On this view, physics forms the base of the ladder because it deals with the simplest building-blocks of matter, atoms and subatomic particles. Chemistry is next up because it studies interacting atoms i.e. molecules. Biology studies complex collections of molecules, i.e. cells. Then comes neuroscience which deals with a complex collection of interacting cells – the brain. Psychology, perhaps, can be seen as the next level above neuroscience, because psychology studies brains interacting with each other and with the environment.
So this on this model, we have a kind of Great Chain of Science, something like this:
This is an appealing model. But is biology really basic to neuroscience (and psychology)?
At first glance it seems like biology – most importantly cell and molecular biology – surely is basic to neuroscience. After all, brains are comprised of cells. All of the functions of brain cells, like synaptic transmission and plasticity, are products of biological machinery, i.e. proteins and ultimately genes. This doesn’t imply that neuroscience could be ‘reduced to’ biology, any more than biology will ever be reduced to pure chemistry, but it does seem to imply that biology is the foundation for neuroscience.
However, could this be a mistake?
Consider computers as an analogy. Suppose that everyone in the world suddenly forgot how computers work. Scientists would start to study them, creating a discipline of ‘computoscience’. Now, eventually scientists would discover that all computers are based around electronic circuits built out of semiconductors. They would discover that physics can explain how electrons flow through circuits. Scientists might therefore conclude that computoscience is based on physics.

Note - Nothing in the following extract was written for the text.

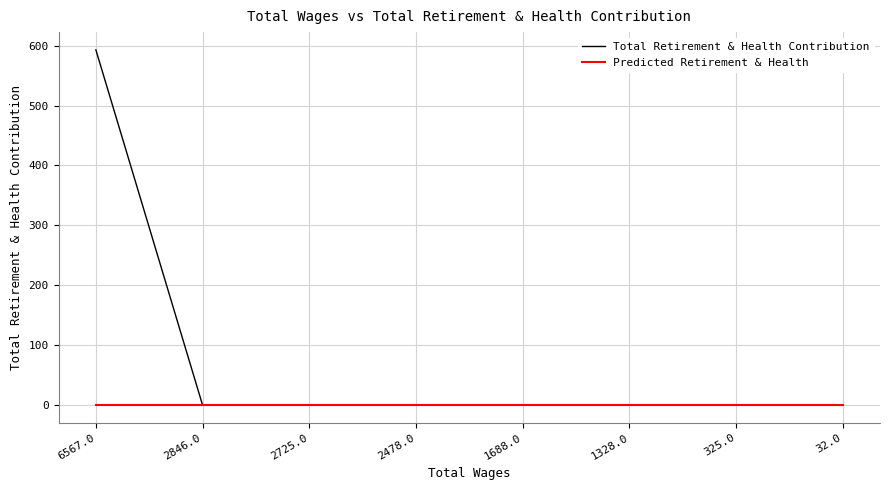

Which label corresponds to the largest value in the chart?

6567.0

This would be a mistake, however. In fact, while computers are indeed electronic devices, this is only an accident. In theory, a computer could be built of almost anything. The essence of a computer is not electronics but computation: the storage and manipulation of symbols. The foundation of computer science is logic, a branch of mathematics, not physics, even though the physics of electricity can be used to implement that logic.
Could it be that brains are only accidentally made of cells, just as computers are only accidentally made of semiconductors? If so, neuroscience would not be founded on biology but on something else, something analogous to the mathematical logic that underpins computer science. What could this be?
It’s possible that brains are computers and that neuroscience will one day be unified with computer science. In that case, the same logic would underlie both. But that’s not the only possibility. The underlying principle of neuroscience may be something else, something that remains to be discovered. This would be an abstract system that happens to be implemented through biology in the form of brains.
If that’s the case, a large proportion of today’s neuroscience, being focused on biology (synapses, receptors, blood flow, etc.) is contributing to our understanding of neuro-biology, but it’s not helping us to understand the brain per se, any more than electrical research could help us understand computer programming. I’m not sure I believe that, but it’s a worrying thought.